Mable is missing. Kidnapped! Can you believe it? This is the sort of thing that you hear about on the 10:00 news. You read about it in the morning paper. It doesn’t happen to someone you know. It doesn’t happen to someone you care about. How could this happen to Mable? How could this happen to us?
I haven’t known Mable long, less than two years. In that short time she has become a trusted friend. We have gone everywhere together. Her familiar voice puts me at ease, and I enjoy her company. Mable does most of the talking when we are alone together. She is always thinking of me. She helps me feel confident and safe. She is great with directions, and since I can get lost in a parking lot, I rely on her whenever she is with me.
Friend-husband always knows where he is going, but my brain does not work that way.
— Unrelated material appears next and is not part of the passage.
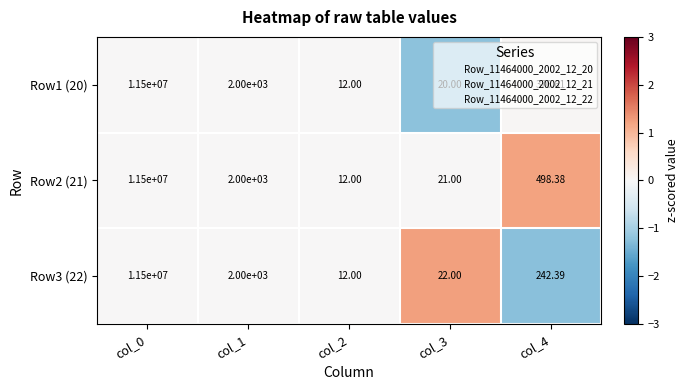

How many series are shown in this chart?

3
I have a wonderful brain, by the way, but I am (gasp) directionally challenged. For that reason alone, I am always delighted to have Mable with me.
Surprisingly, Friend husband made friends with Mable first. I wasn’t very interested in Mable, but he could see her strengths. To me she seemed a little transparent, and maybe a little cocky. I make friends easily, though, and before I knew it, Mable and I were growing close.
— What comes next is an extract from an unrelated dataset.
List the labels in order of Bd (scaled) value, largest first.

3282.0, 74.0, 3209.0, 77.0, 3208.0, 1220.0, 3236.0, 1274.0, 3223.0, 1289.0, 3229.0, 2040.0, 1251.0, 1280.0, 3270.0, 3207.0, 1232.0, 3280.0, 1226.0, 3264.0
Friend-husband and I invited Mable along often. We introduced her to friends and family. They enjoyed getting to know Mable. She became their friend. She loves to travel, and was often invited along. They will be devastated to hear the news, but no one will miss her as much as I will.
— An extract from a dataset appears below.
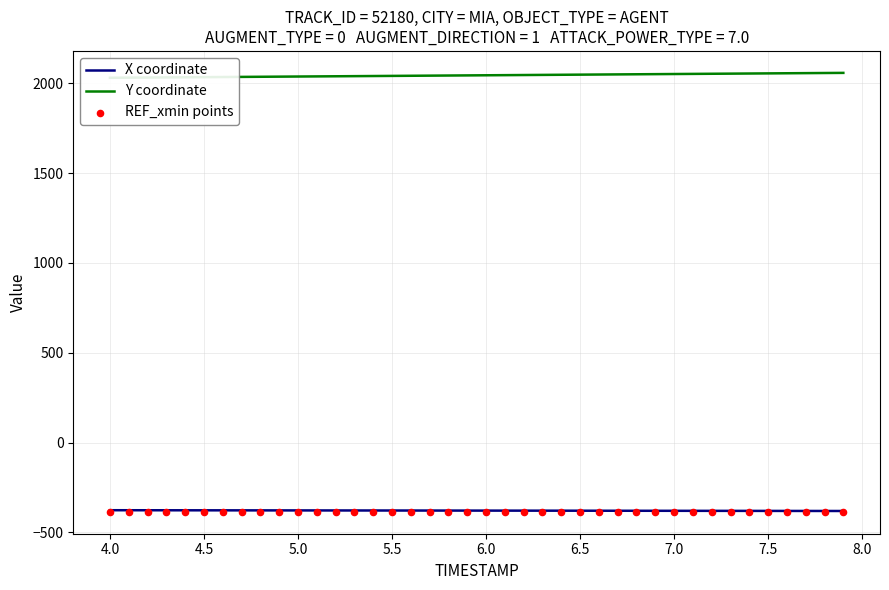

Which series has the largest Y range (max minus min)?

Y coordinate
Mable has gotten me out of many a tight spot. She was with me in every storm. Her vision was clear. Her advice was flawless. Well almost. I’m not sure how I will manage without her. I will make new friends, but can they take her place? I just don’t know.
You see, I’m on the road a lot, and Mable was our helpful friend. Mable was our Garmin GPS. She was stolen from our car yesterday. Kidnapped. I wonder if she put up a fight. I wonder if she is frightened. Will she feel lost and alone? Will she miss us?
I wish I knew where she was. I suppose she will make new friends. I hope they will take good care of her. Whatever will we do without her? I miss her already.